== TEXT EXCERPT ==
## START
On 5/17/97, Steve Jamar <sjamar[_at_]law.howard.edu> wrote:
>
> David Post <postd[_at_]erols.com> wrote:
> >
> > I've asked this before, but I'm not sure I've ever gotten a response
> > (maybe I should assume it's a stupid question?!). In all the discussion
> > of 'implied licenses' with respect to copying and display of Web page,
> > I've never seen a discussion of the methodology one would use (or a court
> > should use) to determine whether or not a license is in fact implied (and
> > what its scope might be). If you're the judge hearing the TN case, how
> > would you go about answering this question?
>
> First, I would learn the technology to see how it works. If the
> technology requires or is dramatically more effecient and useful with
> certain types of copying, I would tend to rule that anyone using that
> technology takes the technology as it is. Then I would see how users
> actually use it -how does the software work, what do users expect,
> what actually is happening. If "everyone" does it a certain way and
> expects it a certain way and the technology really works best or at
> least better that way, I would tend to find the implied license.
>
> As to scope: harder question involving the factors noted above and
> balancing policies of wide dissemination and IP protection - public
> policy issues as to where to draw the line and technological issues
> as to what lines may make sense as practicable and workable.
## END
== RECORDED DATA ==
## START
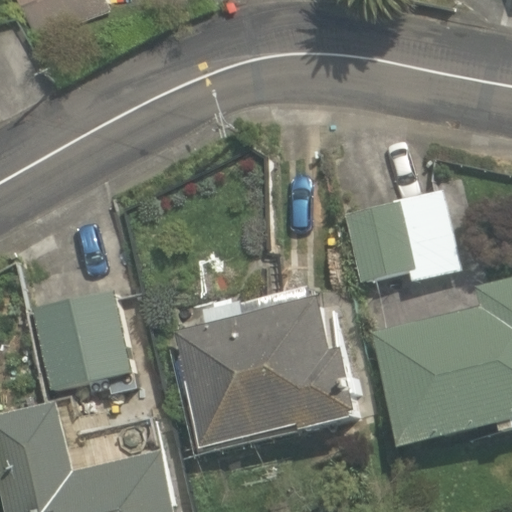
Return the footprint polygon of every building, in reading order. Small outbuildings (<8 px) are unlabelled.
[(22,0),(37,43),(114,18),(108,0),(22,0)] [(352,218),(368,290),(417,279),(419,288),(470,277),(452,196),(352,218)] [(380,341),(409,455),(511,429),(511,286),(485,293),(490,313),(380,341)] [(210,450),(239,444),(302,430),(304,438),(369,424),(355,357),(343,360),(329,292),(318,295),(310,288),(209,308),(208,324),(185,332),(210,450)] [(79,303),(97,391),(147,380),(128,293),(79,303)] [(0,423),(0,451),(13,511),(185,511),(174,457),(100,473),(95,451),(77,455),(67,409),(0,423)]
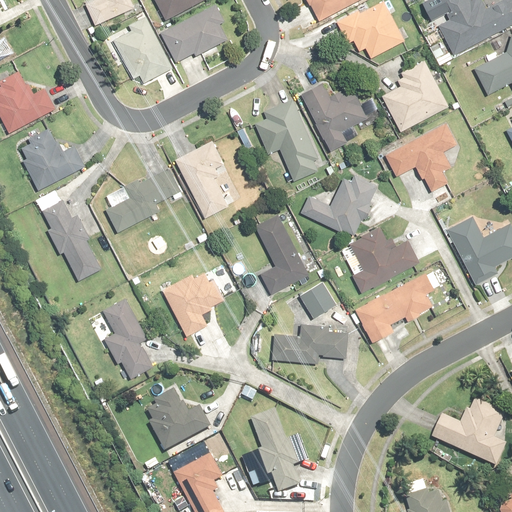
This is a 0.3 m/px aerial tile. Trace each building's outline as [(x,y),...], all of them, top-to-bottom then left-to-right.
[(139,9),(134,0),(94,0),(87,3),(98,27),(139,9)] [(155,0),(169,22),(205,0),(155,0)] [(309,0),(320,21),(361,0),(309,0)] [(388,0),(379,0),(337,22),(349,44),(355,41),(361,52),(367,49),(372,60),(410,40),(388,0)] [(429,0),(428,1),(455,56),(511,27),(511,0),(500,0),(490,6),(486,0),(429,0)] [(218,2),(163,30),(179,61),(234,33),(218,2)] [(176,67),(150,15),(131,24),(134,30),(116,39),(139,86),(176,67)] [(511,47),(473,68),(487,94),(511,82),(511,83),(511,47)] [(383,95),(403,133),(455,105),(429,58),(398,75),(404,84),(383,95)] [(0,82),(0,111),(13,134),(59,108),(47,86),(36,92),(24,70),(0,82)] [(329,81),(303,93),(329,151),(353,141),(348,130),(373,119),(359,86),(336,96),(329,81)] [(327,168),(296,98),(266,111),(269,116),(255,122),(269,155),(281,149),(296,182),(327,168)] [(449,121),(384,153),(396,177),(420,165),(432,191),(451,182),(445,171),(454,167),(446,151),(460,144),(449,121)] [(18,146),(43,191),(89,165),(77,143),(65,150),(52,127),(18,146)] [(216,140),(178,160),(208,217),(232,205),(216,175),(230,168),(216,140)] [(108,210),(121,234),(163,210),(159,203),(185,189),(172,166),(145,181),(143,176),(126,185),(132,197),(108,210)] [(310,193),(302,211),(358,236),(381,186),(346,171),(332,203),(310,193)] [(105,269),(90,241),(94,239),(80,213),(76,214),(62,187),(39,199),(53,226),(50,228),(63,255),(67,253),(81,281),(105,269)] [(312,277),(282,213),(256,226),(275,267),(263,272),(274,295),(312,277)] [(476,214),(447,229),(475,283),(511,264),(511,222),(486,235),(476,214)] [(352,275),(361,293),(423,261),(411,238),(393,247),(383,227),(350,243),(363,269),(352,275)] [(210,264),(164,289),(189,335),(211,324),(206,315),(230,301),(210,264)] [(426,273),(357,308),(375,344),(398,332),(395,325),(410,317),(411,320),(424,313),(422,311),(441,301),(426,273)] [(327,280),(302,293),(315,318),(340,305),(327,280)] [(150,335),(129,295),(104,309),(117,332),(106,337),(120,363),(124,361),(133,378),(156,366),(142,339),(150,335)] [(273,332),(272,360),(322,363),(323,355),(349,357),(351,329),(303,326),(302,334),(273,332)] [(141,405),(165,450),(215,424),(204,403),(192,410),(179,385),(141,405)] [(443,411),(432,436),(499,465),(510,440),(499,435),(510,410),(478,396),(473,406),(468,404),(462,419),(443,411)] [(254,416),(264,445),(260,447),(269,474),(274,473),(281,491),(304,483),(298,464),(303,463),(293,435),(288,437),(278,408),(254,416)] [(213,452),(176,472),(196,511),(227,511),(216,490),(221,487),(216,478),(225,474),(213,452)] [(453,511),(444,484),(432,488),(428,476),(407,483),(411,494),(403,496),(408,511),(453,511)] [(511,511),(511,492),(503,496),(510,511),(511,511)]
## END
== OBJECTIVES ==
1. In the email exchange above about implied licenses for Web pages, what would Steve Jamar do first as the judge?
2. Write the next part of the email exchange about implied licenses for Web pages, picking up right after its last line.

== TASK-BY-TASK OUTPUTS ==
1. Learn the technology to see how it works.

2.
>
> To vague maybe? I suppose I would need the real case to sharpen it -
> and critique from the experts on this list.
I will repeat Steve's "look at the technology". A client sends a request to a server: "Give me a copy of foo.html. I am an IE at nowhere.tdl." The server then squits out a copy of foo.html and the transaction is complete at that point. I would say that ,at the very least, the server has licensed the requester to do basic browser things: put it in local cache, display on screen according to the kind of browser and optional settings, including the use of frames, bookmark, click on any indicated links, use the "back" and "go" buttons to return to the site later. Because virtually any browser can do these things, any implied license would have to include them. Custom and widespread useage may, over time, make the license even broader.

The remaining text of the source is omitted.